The UK financial services sector had an average gender pay gap (the difference between the average hourly pay of men and women, as a percentage of men’s wages) of 22 per cent in the 2022-23 financial year, just below the previous year’s rate and the highest. from any sector other than education.
A review of City companies in 2018 also found only a few women in executive roles across the financial sector.
But one witness, Sarah Boon, the UK’s chief financial officer, disagreed with Baldwin’s belief that little had changed.
Boon told the Treasury Committee: “I don’t think it’s fair to say that nothing has changed since 2018.”
‘There is more focus on flexible working, which was not the case in 2018. There is also a much greater understanding of issues affecting women, such as menopause. “More can be done, but there have been some changes.”
Karen Northey, director of The Investment Association, said it was difficult to measure progress on issues such as inclusion and diversity across the investment management sector.
But, speaking ahead of a report published by The Investment Association on Thursday, Northey said there had been a “change in the pay gap” within the sector.
Northey, while acknowledging that more progress needed to be made, said that “the average salary has changed from 31 per cent to 24 per cent between 2018 and 2022” across the investment management sector “so there is a smaller pay gap over there”.
Speaking out: In October, Baroness Morrissey said sexism remained “endemic” across the financial services sector.
Meanwhile, witness Yvonne Braun, director of the Association of British Insurers, said women’s representation at board level in the insurance and long-term savings sector had risen from 19 per cent in 2018 to 32 per cent. in 2022.
He said the Gulf was still “quite poor” but acknowledged there had been “a change.”
Adam Jacobs-Dean, chief executive of the Alternative Investment Management Association, said the picture at the senior level in the hedge fund sector was “not as good” as it could be, but suggested some progress had been made.
Jacobs-Dean said only about 20 percent of people in senior positions within the hedge fund sector were women.
She added: “Men are the majority in our sector, but we, as an industry body, are in a good position to be able to showcase the success that a number of women have had in building their careers in our industry.”
From the investigation, the Treasury Committee said it wanted to “gain information” about how the banking, insurance, investment management and hedge fund sectors are trying to address the issue of sexism in their sectors.

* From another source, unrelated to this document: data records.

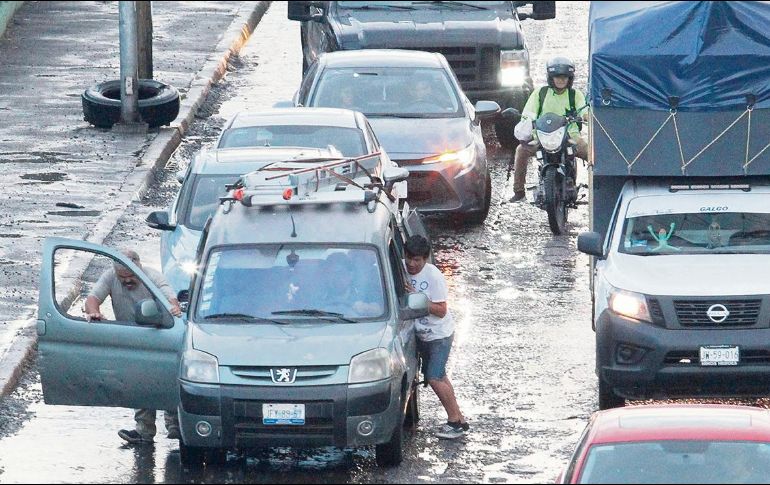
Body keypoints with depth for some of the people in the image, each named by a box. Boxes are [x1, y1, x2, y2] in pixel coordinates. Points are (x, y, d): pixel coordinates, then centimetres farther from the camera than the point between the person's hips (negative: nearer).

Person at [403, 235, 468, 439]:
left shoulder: (434, 276, -22)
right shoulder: (402, 269, -6)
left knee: (434, 378, -13)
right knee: (439, 377, 11)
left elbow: (441, 310, -22)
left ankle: (455, 421, -2)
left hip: (440, 334, -7)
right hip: (422, 335, 7)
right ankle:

In October, as the Treasury committee launched its inquiry into sexism in the City, Baroness Morrissey, chair of the Diversity Project, an initiative in the UK savings and investment industry, said sexism was “endemic” across the financial services industry.
He called for independent reviews into how firms deal with sexual harassment complaints, adding that the Financial Conduct Authority could better use its powers to tackle the issue, including penalizing firms for failing to act.
Morrissey said there were “large areas” in the sector where improvements had not been made since 2018.
The FCA needs to have “real teeth” and issue clear guidance to firms about what is unacceptable. Independent investigations may also be necessary to ensure appropriate action is taken, Morrissey said.